══ Source ══

Thursday, January 5, 2017

Follow the bouncing... Arrow

This post may also be seen at: http://www.cboe.com/blogs/options-hub/2017/01/05/follow-bouncing-arrow

Yesterday, January 4th, in order to start out the new year with some degree of nail-biting (figuratively) drama, I hatched a little plan involving some short shares of UVXY.  The first thing I did was to buy to close 400 shares, reducing the 1,800 I had opened the previous day to 1,400 in quantity.  My plan was to re-short those 400 shares later in the day or on some upcoming day, along with 200 more which I envisioned as a day trade.

Then, thinking about the 1,400 short shares I still held, plus the 600 more I planned to acquire soon enough, I looked at premium for puts on the 6.50 strike of the same security.  As you can see from the graphic below, UVXY was trading in the $7 neighborhood when I sold 20 puts for the $6.50 strike and the January 13th expiration.

═══
══ Source material ══

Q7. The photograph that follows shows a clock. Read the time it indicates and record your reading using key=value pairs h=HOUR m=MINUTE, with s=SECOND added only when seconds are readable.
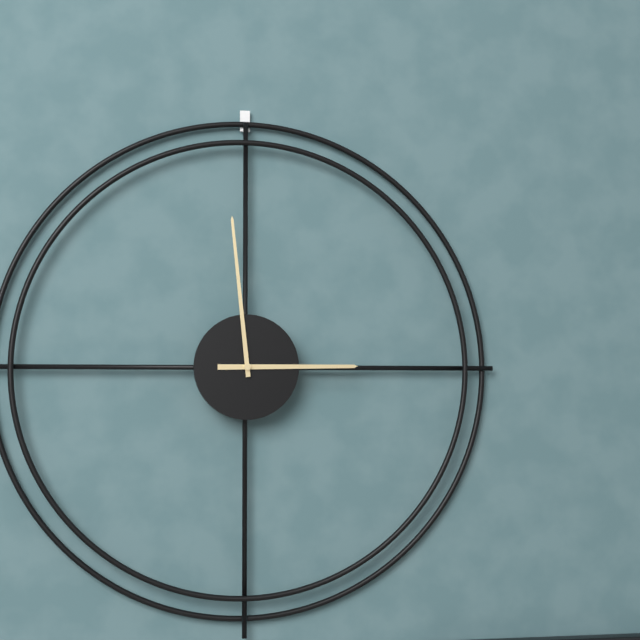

═══

### Short exercise 1
In the post about trading UVXY, rewrite the passage between "Yesterday, January 4th, in" and "a day trade.", inclusive, with "shares" changed to "units".
### Short exercise 2
Carry on the post about trading UVXY from the point where it stops.

### Final answer 1
Yesterday, January 4th, in order to start out the new year with some degree of nail-biting (figuratively) drama, I hatched a little plan involving some short units of UVXY.  The first thing I did was to buy to close 400 units, reducing the 1,800 I had opened the previous day to 1,400 in quantity.  My plan was to re-short those 400 units later in the day or on some upcoming day, along with 200 more which I envisioned as a day trade.

### Final answer 2
Of course, I was putting the cart partially before the horse, since I hadn't yet made another short sale of shares, so only 14 of these contracts were considered "covered puts" and 6 were plain old stark naked.


See chart below for the timeline of my trading so far this year.


Here is expanded detail of the put trade.  This chart tracks the exact contract.  Last week, trading price was just a few pennies.  This week, prices exceeded twenty cents.  My price received was eighteen cents.


Several courses of action are available to me at this point, particularly regarding the short puts.  I could keep them and hope they expire worthless on January 13th.  This would require UVXY to close above $6.50 on that day.  I could trade my way out of the puts, by buying them to close and making a profit, breaking even, or taking a loss.  I could leave six of the contracts naked, or I could short more UVXY shares to make some or all of the contracts covered.  Of course, I could buy back any number of my existing short shares to make any number (including all ) of my contracts uncovered.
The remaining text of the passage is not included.